USDSGD Forecast Highlights
- USDSGD renewing strength from 1.378
- Technically support noted at 1.340 and 1.320, which may halt SGD appreciation
- Rate volatility likely to increase within recent price bands as market digests macro uncertainties
How has USDSGD performed recently?
The Singapore Dollar is a beacon of stability among Asian currencies. Last year, it was one of the few currencies in the world to hit multi-year highs against the US dollar. The rate, for a brief moment, touched 1.280 – its highest level since 2014.
In an era where no country wants to have an ultra-strong currency, SGD subsequently weakened and retraced all these gains. This is in part driven by Dollar’s strength.
Prices, at the start of the year, tested the 2023 lows near 1.380. That level is now technically affirmed as a ceiling (see below).
What next?

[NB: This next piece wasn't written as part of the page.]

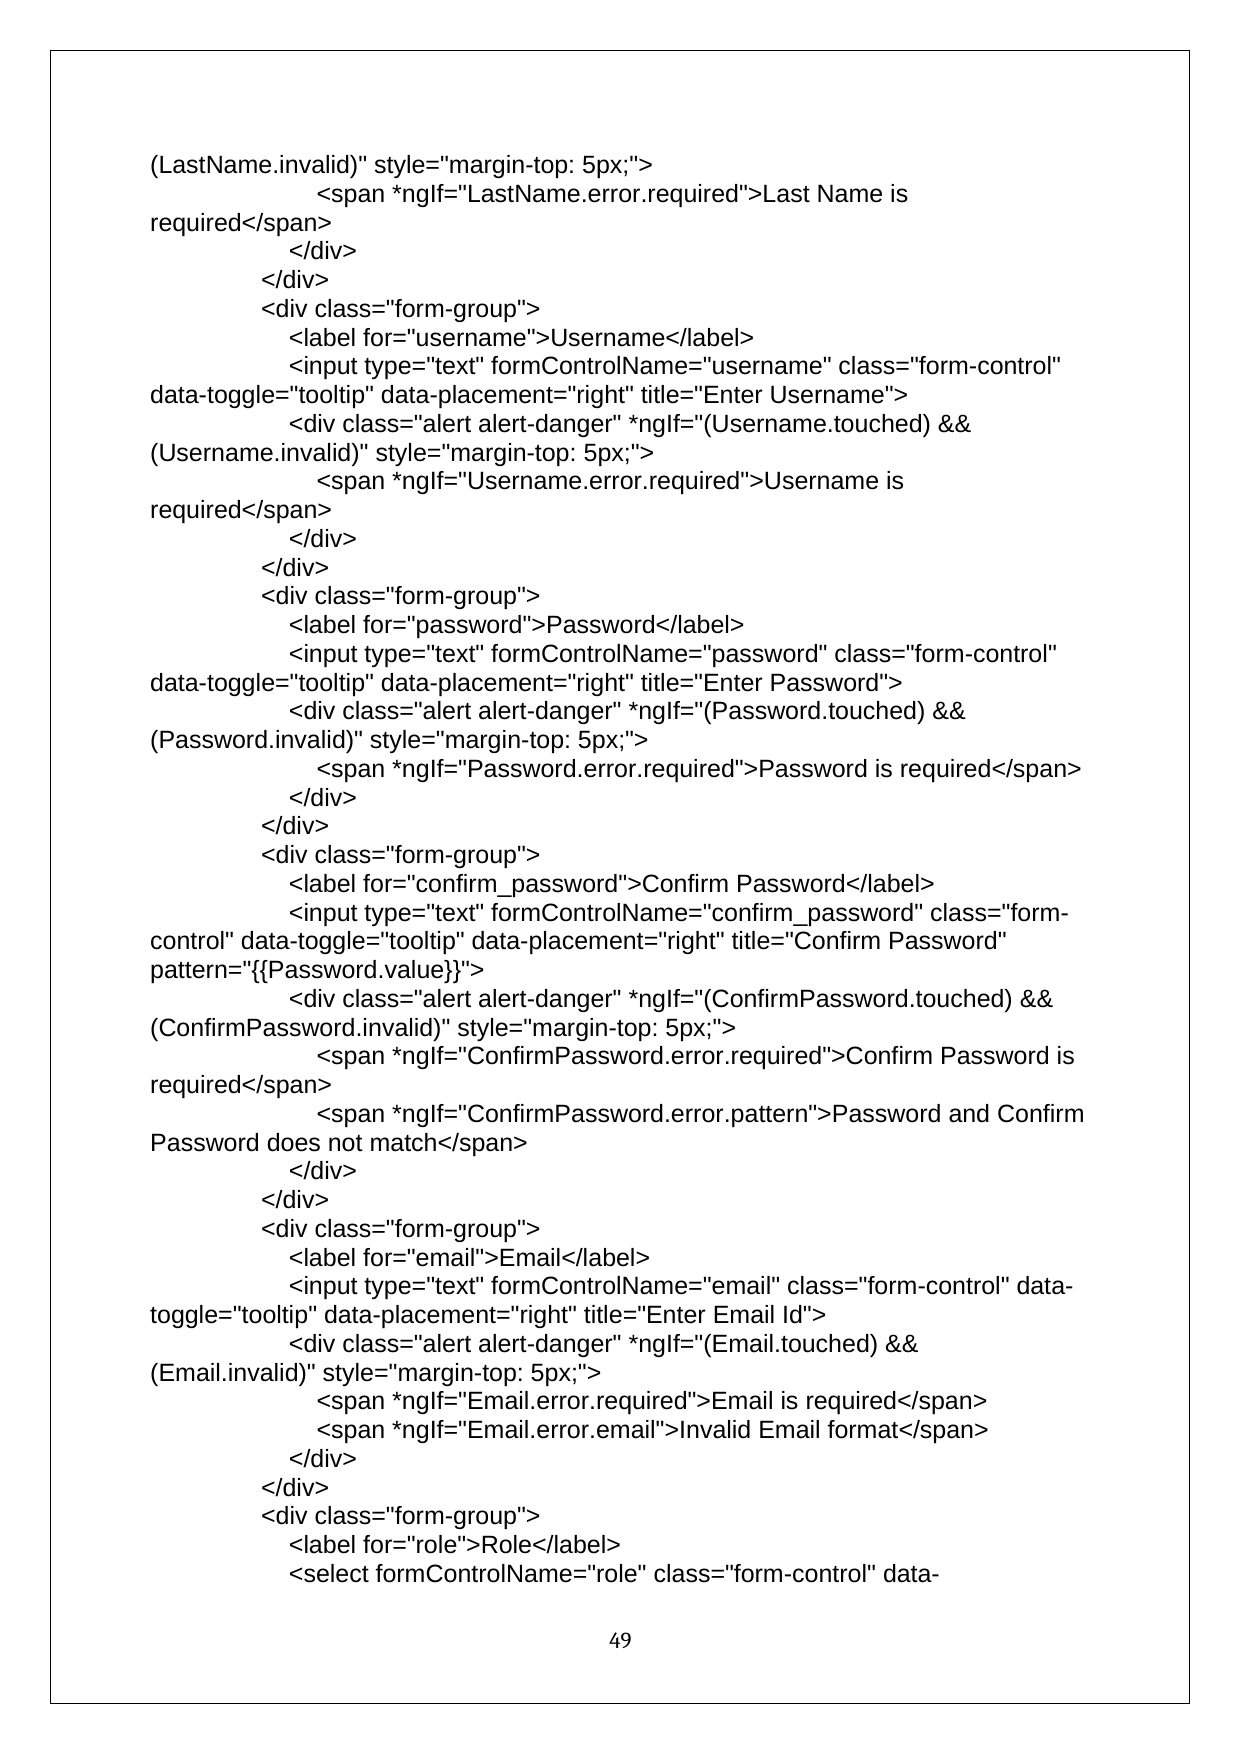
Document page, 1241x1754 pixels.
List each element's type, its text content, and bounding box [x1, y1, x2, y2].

Given the wide range of prices the rate has been travelling since mid-2024, it is currently in a ‘no man’s land’ where the rate could easily go north (to 1.360) or south (to 1.320). Near-term volatility may be high but likely directionless within the distinct price band.
Is it a good time to buy US dollars?
If you need USD in the near term, 1.340 is a reasonably good rate to buy some.
USDSGD has strengthened somewhat (from 1.378) to give SGD holders a chance to lock in the best rate since November 2024.
Of course, the rate could drop to 1.320. But this is by no means guaranteed. Prices could easily rebound first, to 1.360, then decline. By then, we may looking at the third quarter already.
Therefore, watch to buy some USD now and watch to buy more on a further drop into 1.320.
Will USD get stronger?
In Singapore, the currency is a closely monitored instrument. This is because the monetary authority (MAS) targets the country’s currency in order to control local price stability.
The intermediate target is called the Singapore Dollar Nominal Effective Exchange Rate (S$NEER), a trade-weighted basket of currencies. This is markedly different to, say, the United Kingdom where the Bank of England employs the Base Rate as a broad instrument to stabilise prices.
The reason for this (as clearly articulated here) is that Singapore is a small and open economy. Its “gross exports and imports of goods and services are more than 300 percent of GDP and domestic expenditure has a high import content, the exchange rate has a much stronger influence on inflation than the interest rate.”
The past movement of S$NEER is plotted below.
Source: mas.gov.sg (Jan 2025)
Essentially, there are three parameters to this S$NEER: slope, width and centred band.
The monetary authority publishes its outlook of the S$NEER at each monetary policy statement. If there is an adjustment to any of these parameters, it will say so.
For example, in January’s monetary statement, MAS announced: “Singapore’s growth momentum is expected to slow over this year……MAS will therefore reduce slightly the slope of the S$NEER policy band. There will be no change to the width of the policy band or the level at which it is centred.”
In other words, the monetary authority does not fix or peg the Singapore Dollar against any one currency. It uses a trade-weighted basket to judge the effective strength of SGD and then manages this basket broadly. It allow day-to-day price fluctuation of individual exchange rates.
Periodically, the central bank also conducts a survey of professional forecasts of S$NEER. The latest survey was done in December 2024 (see below).
Now, against the USD, the exchange rate has been driven mostly by the strength of the greenback in the 4Q of 2025. Since the start of the year, however, the USD is retracing some of its gains. USDSGD is trading along this general trend.
Given the rise in macro uncertainties, partly due to increased tariffs proposals, the market is waiting to see the impact of all these factors. USDSGD may continue to bounce sideways, within the 1.300-1.380 level.